PROVIDED INFORMATION:
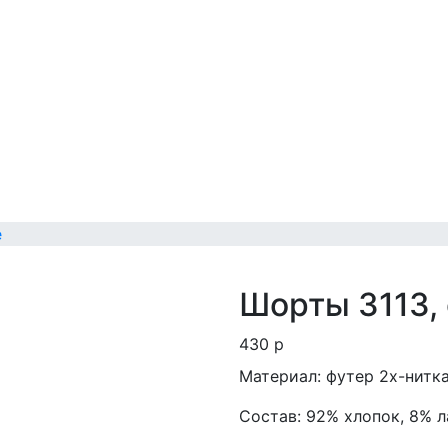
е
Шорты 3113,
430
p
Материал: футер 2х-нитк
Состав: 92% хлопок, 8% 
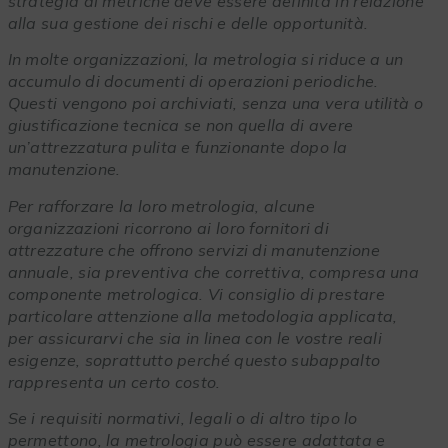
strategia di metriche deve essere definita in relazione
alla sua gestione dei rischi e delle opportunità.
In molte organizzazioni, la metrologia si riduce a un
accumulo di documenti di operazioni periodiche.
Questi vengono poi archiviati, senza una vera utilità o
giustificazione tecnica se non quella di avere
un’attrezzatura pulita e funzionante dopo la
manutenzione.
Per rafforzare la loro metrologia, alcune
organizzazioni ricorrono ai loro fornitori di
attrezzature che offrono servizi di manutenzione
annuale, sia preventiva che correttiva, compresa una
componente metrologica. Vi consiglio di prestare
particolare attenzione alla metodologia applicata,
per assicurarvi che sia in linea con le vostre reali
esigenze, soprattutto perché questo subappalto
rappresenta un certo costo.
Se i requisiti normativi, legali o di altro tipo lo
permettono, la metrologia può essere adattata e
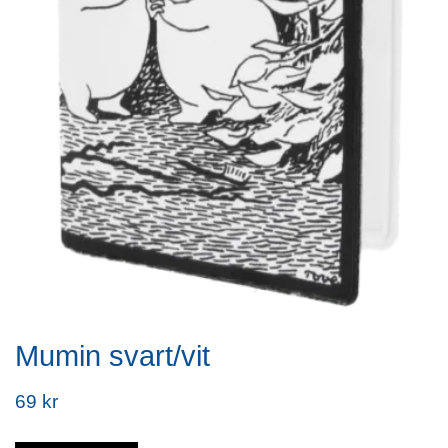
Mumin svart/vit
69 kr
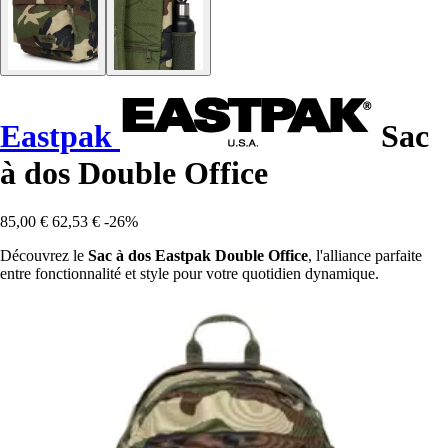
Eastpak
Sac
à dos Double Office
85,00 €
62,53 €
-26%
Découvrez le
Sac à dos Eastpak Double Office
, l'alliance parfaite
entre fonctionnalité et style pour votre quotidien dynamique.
...
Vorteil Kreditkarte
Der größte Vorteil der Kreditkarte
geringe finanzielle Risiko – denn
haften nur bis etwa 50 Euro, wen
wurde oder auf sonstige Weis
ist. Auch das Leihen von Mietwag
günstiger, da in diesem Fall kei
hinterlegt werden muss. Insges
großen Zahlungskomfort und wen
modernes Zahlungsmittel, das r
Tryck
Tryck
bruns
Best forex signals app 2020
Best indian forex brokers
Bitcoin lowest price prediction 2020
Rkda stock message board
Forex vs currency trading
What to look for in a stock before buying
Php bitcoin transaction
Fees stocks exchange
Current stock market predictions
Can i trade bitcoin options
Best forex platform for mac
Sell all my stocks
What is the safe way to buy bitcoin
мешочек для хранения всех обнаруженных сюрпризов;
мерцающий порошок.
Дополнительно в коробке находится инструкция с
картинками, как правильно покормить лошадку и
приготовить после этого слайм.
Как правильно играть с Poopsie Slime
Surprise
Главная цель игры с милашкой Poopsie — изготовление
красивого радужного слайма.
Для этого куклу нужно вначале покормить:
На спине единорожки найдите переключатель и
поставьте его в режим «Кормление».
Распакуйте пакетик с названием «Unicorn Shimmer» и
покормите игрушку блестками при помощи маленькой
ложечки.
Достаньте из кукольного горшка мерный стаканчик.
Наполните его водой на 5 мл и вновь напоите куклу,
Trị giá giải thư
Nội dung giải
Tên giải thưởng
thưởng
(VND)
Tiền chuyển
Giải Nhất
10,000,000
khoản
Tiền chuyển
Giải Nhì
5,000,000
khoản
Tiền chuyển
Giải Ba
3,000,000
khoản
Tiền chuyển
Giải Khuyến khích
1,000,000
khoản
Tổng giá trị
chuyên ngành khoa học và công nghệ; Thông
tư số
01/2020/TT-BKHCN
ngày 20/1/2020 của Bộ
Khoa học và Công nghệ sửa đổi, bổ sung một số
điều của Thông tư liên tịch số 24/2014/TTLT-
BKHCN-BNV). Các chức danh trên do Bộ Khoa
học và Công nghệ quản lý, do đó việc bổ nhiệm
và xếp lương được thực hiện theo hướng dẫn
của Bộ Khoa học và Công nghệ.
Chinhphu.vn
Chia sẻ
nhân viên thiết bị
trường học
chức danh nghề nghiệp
...
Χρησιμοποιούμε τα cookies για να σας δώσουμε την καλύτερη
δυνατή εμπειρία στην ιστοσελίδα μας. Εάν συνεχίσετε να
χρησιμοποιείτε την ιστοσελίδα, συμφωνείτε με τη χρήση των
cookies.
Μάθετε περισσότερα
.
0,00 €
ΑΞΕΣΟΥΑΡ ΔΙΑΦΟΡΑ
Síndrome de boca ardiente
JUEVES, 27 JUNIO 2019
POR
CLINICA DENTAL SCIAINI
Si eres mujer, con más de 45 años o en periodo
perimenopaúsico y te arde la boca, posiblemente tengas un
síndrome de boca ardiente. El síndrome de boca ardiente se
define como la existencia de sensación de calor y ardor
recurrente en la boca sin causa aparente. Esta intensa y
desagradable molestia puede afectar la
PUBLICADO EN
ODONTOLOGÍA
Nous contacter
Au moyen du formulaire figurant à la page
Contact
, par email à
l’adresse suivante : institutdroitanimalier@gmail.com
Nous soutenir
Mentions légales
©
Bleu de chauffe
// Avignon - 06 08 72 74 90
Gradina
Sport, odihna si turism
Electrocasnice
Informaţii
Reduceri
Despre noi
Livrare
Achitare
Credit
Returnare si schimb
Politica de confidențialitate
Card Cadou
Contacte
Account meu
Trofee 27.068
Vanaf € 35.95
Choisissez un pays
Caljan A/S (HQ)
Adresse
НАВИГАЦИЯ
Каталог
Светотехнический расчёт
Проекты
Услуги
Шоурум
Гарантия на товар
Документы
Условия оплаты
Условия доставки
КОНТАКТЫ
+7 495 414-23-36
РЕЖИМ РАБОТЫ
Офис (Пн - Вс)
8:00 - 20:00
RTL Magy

TASK DIRECTIONS: Start at the line above containing "per assicurarvi che" and stop at the line containing "entre fonctionnalité et": print those lines and everything between them exactly, but not the pictures.

OUTPUT:
per assicurarvi che sia in linea con le vostre reali
esigenze, soprattutto perché questo subappalto
rappresenta un certo costo.
Se i requisiti normativi, legali o di altro tipo lo
permettono, la metrologia può essere adattata e
Mumin svart/vit
69 kr
Eastpak
Sac
à dos Double Office
85,00 €
62,53 €
-26%
Découvrez le
Sac à dos Eastpak Double Office
, l'alliance parfaite
entre fonctionnalité et style pour votre quotidien dynamique.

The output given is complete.